On threatening to reveal their secret, Gwang-ho decides he must find a way to silence Jin-suk, but will these actions cost him even more dearly?  

The Devil's Stairway evokes several thriller-horror elements from 1960s Korean cinema, most notability the stairs, used prominently in The Housemaid, as a means to attack rivals. The stairs have an especially vital role as being symbolic of Gwang-ho's climb up the capitalist rankings as greed drives his evil intentions.  

This plays into the wider theme of the film around the infiltration of Western ideals into Korean society. The hospital and the director’s house operate as landscapes for such concerns, demonstrating the power of wealth and the lust for further materialism.

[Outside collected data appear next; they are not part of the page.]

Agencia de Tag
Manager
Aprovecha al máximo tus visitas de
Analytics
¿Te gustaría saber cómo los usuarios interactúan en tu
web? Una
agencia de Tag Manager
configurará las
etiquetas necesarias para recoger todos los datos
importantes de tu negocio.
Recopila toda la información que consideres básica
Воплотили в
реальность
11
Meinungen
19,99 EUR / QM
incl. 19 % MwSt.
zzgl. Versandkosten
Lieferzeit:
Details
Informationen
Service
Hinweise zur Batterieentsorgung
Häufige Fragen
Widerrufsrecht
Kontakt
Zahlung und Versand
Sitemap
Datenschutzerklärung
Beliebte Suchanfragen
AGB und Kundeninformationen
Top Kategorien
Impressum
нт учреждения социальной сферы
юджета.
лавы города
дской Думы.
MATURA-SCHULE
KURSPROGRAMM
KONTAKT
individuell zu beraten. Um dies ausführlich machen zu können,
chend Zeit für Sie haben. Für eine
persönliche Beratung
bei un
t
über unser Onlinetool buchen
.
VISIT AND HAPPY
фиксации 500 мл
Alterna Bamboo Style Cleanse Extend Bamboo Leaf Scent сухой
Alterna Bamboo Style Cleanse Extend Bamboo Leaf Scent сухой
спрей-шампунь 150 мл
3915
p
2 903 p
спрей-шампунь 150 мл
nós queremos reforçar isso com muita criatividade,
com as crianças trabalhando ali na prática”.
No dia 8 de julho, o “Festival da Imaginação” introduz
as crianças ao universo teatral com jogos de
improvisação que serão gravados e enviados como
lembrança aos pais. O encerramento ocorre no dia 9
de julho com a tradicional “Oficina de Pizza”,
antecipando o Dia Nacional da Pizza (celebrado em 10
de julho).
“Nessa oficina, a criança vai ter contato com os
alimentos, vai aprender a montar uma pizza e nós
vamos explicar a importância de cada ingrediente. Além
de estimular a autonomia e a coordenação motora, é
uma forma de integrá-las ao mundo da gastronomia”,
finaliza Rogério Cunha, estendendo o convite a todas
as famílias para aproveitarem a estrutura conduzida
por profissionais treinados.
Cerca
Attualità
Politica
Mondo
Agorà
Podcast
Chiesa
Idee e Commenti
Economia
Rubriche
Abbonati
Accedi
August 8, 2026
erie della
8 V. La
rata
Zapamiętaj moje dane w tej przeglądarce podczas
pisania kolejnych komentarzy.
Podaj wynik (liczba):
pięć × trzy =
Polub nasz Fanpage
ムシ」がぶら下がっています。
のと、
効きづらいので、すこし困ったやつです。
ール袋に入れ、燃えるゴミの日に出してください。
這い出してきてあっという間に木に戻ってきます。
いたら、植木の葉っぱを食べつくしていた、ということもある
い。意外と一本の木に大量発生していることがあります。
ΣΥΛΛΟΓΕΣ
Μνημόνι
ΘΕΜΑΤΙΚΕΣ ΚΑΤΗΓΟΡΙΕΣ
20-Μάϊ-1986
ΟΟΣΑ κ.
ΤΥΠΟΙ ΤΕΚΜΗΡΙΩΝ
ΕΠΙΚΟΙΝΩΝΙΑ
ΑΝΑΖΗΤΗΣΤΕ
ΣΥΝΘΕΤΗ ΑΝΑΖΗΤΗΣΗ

A male doctor, a man in a white gown, is a symbol of further Western influence and the selfish ambition that comes with it.  

The film’s other nurses serve this purpose too, living together in a single room on the ground floor while their superiors operate in greater comfort upstairs. This group of nurses also mock the director’s daughter for her Western style and gestures.  

Perhaps the most horror-laden aspect of the film is its score, a creepy and dramatic soundtrack turned up to maximum. Certainly as Gwang-ho's actions become darker and his greed grows, this score provides an amplified reminder of the horror of his actions.  

Alongside borrowing from The Housemaid, it also takes a huge slice of narrative from French film Les Diaboliques from 1955. What ensures that The Devil's Stairway manages to move into worthy ground in its own right are the links to Korean society at the time and the filmmaking skills of Director Lee. 

A superb Blu-ray restoration of this film means that modern audiences can gain a clear view into Director Lee’s vision and the hallucinatory onslaught of this slow-burn high-impact psychological thriller-horror.